/---
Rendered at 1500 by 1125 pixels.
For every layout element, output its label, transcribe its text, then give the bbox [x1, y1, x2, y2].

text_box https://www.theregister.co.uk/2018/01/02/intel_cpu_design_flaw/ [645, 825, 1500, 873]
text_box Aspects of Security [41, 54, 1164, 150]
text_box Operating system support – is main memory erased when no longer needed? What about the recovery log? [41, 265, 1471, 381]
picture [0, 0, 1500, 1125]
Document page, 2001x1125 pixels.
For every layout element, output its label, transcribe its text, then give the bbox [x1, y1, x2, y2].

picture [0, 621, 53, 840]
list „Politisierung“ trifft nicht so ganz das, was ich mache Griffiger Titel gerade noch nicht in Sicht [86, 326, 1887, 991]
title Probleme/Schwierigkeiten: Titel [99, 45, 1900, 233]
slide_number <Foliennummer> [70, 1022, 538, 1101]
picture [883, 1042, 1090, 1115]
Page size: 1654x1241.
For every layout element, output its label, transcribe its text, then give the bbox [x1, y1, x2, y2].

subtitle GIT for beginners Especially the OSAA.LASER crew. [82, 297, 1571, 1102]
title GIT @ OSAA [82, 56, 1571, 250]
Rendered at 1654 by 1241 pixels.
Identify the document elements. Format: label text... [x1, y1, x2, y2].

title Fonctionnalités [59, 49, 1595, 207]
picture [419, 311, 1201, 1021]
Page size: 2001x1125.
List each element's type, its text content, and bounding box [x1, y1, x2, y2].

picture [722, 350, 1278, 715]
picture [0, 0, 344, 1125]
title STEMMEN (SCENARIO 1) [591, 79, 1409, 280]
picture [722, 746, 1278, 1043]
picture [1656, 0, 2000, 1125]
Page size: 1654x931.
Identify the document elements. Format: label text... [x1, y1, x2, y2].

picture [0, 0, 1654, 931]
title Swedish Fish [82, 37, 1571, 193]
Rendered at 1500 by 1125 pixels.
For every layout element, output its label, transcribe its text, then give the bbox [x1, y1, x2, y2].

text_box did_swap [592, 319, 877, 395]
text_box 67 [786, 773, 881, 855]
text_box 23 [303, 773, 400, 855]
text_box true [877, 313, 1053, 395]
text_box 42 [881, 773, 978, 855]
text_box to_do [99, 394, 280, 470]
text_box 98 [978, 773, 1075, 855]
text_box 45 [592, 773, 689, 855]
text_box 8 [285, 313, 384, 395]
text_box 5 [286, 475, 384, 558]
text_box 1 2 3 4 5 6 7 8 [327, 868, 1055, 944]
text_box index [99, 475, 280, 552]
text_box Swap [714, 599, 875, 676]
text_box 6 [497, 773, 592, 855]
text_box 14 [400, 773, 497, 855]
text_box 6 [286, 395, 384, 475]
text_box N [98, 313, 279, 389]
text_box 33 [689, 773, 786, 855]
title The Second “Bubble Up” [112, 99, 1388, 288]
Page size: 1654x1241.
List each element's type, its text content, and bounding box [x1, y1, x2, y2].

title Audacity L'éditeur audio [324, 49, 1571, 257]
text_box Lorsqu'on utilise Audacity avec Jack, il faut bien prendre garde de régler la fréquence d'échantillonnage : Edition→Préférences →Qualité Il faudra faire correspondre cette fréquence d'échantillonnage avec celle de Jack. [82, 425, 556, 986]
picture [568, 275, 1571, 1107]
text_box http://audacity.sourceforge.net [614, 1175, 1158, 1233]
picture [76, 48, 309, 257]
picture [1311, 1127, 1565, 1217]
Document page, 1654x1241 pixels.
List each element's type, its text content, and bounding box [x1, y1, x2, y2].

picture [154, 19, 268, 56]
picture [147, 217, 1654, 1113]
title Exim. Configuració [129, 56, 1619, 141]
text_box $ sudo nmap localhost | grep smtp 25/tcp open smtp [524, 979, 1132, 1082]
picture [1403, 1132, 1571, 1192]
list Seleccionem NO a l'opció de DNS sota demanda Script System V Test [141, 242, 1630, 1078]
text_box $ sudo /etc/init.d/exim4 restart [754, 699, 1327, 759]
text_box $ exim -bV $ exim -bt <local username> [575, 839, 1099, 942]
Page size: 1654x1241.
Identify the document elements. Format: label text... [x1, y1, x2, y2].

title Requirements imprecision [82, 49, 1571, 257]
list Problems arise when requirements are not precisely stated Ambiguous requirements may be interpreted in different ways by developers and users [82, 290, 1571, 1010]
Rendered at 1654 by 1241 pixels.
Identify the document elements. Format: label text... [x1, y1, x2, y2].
\---
» Aim:
Can you output all of the rows above again, line for line with nothing changed?

» Output of the task:
Rendered at 1500 by 1125 pixels.
For every layout element, output its label, transcribe its text, then give the bbox [x1, y1, x2, y2].

text_box https://www.theregister.co.uk/2018/01/02/intel_cpu_design_flaw/ [645, 825, 1500, 873]
text_box Aspects of Security [41, 54, 1164, 150]
text_box Operating system support – is main memory erased when no longer needed? What about the recovery log? [41, 265, 1471, 381]
picture [0, 0, 1500, 1125]
Document page, 2001x1125 pixels.
For every layout element, output its label, transcribe its text, then give the bbox [x1, y1, x2, y2].

picture [0, 621, 53, 840]
list „Politisierung“ trifft nicht so ganz das, was ich mache Griffiger Titel gerade noch nicht in Sicht [86, 326, 1887, 991]
title Probleme/Schwierigkeiten: Titel [99, 45, 1900, 233]
slide_number <Foliennummer> [70, 1022, 538, 1101]
picture [883, 1042, 1090, 1115]
Page size: 1654x1241.
For every layout element, output its label, transcribe its text, then give the bbox [x1, y1, x2, y2].

subtitle GIT for beginners Especially the OSAA.LASER crew. [82, 297, 1571, 1102]
title GIT @ OSAA [82, 56, 1571, 250]
Rendered at 1654 by 1241 pixels.
Identify the document elements. Format: label text... [x1, y1, x2, y2].

title Fonctionnalités [59, 49, 1595, 207]
picture [419, 311, 1201, 1021]
Page size: 2001x1125.
List each element's type, its text content, and bounding box [x1, y1, x2, y2].

picture [722, 350, 1278, 715]
picture [0, 0, 344, 1125]
title STEMMEN (SCENARIO 1) [591, 79, 1409, 280]
picture [722, 746, 1278, 1043]
picture [1656, 0, 2000, 1125]
Page size: 1654x931.
Identify the document elements. Format: label text... [x1, y1, x2, y2].

picture [0, 0, 1654, 931]
title Swedish Fish [82, 37, 1571, 193]
Rendered at 1500 by 1125 pixels.
For every layout element, output its label, transcribe its text, then give the bbox [x1, y1, x2, y2].

text_box did_swap [592, 319, 877, 395]
text_box 67 [786, 773, 881, 855]
text_box 23 [303, 773, 400, 855]
text_box true [877, 313, 1053, 395]
text_box 42 [881, 773, 978, 855]
text_box to_do [99, 394, 280, 470]
text_box 98 [978, 773, 1075, 855]
text_box 45 [592, 773, 689, 855]
text_box 8 [285, 313, 384, 395]
text_box 5 [286, 475, 384, 558]
text_box 1 2 3 4 5 6 7 8 [327, 868, 1055, 944]
text_box index [99, 475, 280, 552]
text_box Swap [714, 599, 875, 676]
text_box 6 [497, 773, 592, 855]
text_box 14 [400, 773, 497, 855]
text_box 6 [286, 395, 384, 475]
text_box N [98, 313, 279, 389]
text_box 33 [689, 773, 786, 855]
title The Second “Bubble Up” [112, 99, 1388, 288]
Page size: 1654x1241.
List each element's type, its text content, and bounding box [x1, y1, x2, y2].

title Audacity L'éditeur audio [324, 49, 1571, 257]
text_box Lorsqu'on utilise Audacity avec Jack, il faut bien prendre garde de régler la fréquence d'échantillonnage : Edition→Préférences →Qualité Il faudra faire correspondre cette fréquence d'échantillonnage avec celle de Jack. [82, 425, 556, 986]
picture [568, 275, 1571, 1107]
text_box http://audacity.sourceforge.net [614, 1175, 1158, 1233]
picture [76, 48, 309, 257]
picture [1311, 1127, 1565, 1217]
Document page, 1654x1241 pixels.
List each element's type, its text content, and bounding box [x1, y1, x2, y2].

picture [154, 19, 268, 56]
picture [147, 217, 1654, 1113]
title Exim. Configuració [129, 56, 1619, 141]
text_box $ sudo nmap localhost | grep smtp 25/tcp open smtp [524, 979, 1132, 1082]
picture [1403, 1132, 1571, 1192]
list Seleccionem NO a l'opció de DNS sota demanda Script System V Test [141, 242, 1630, 1078]
text_box $ sudo /etc/init.d/exim4 restart [754, 699, 1327, 759]
text_box $ exim -bV $ exim -bt <local username> [575, 839, 1099, 942]
Page size: 1654x1241.
Identify the document elements. Format: label text... [x1, y1, x2, y2].

title Requirements imprecision [82, 49, 1571, 257]
list Problems arise when requirements are not precisely stated Ambiguous requirements may be interpreted in different ways by developers and users [82, 290, 1571, 1010]
Rendered at 1654 by 1241 pixels.
Identify the document elements. Format: label text... [x1, y1, x2, y2].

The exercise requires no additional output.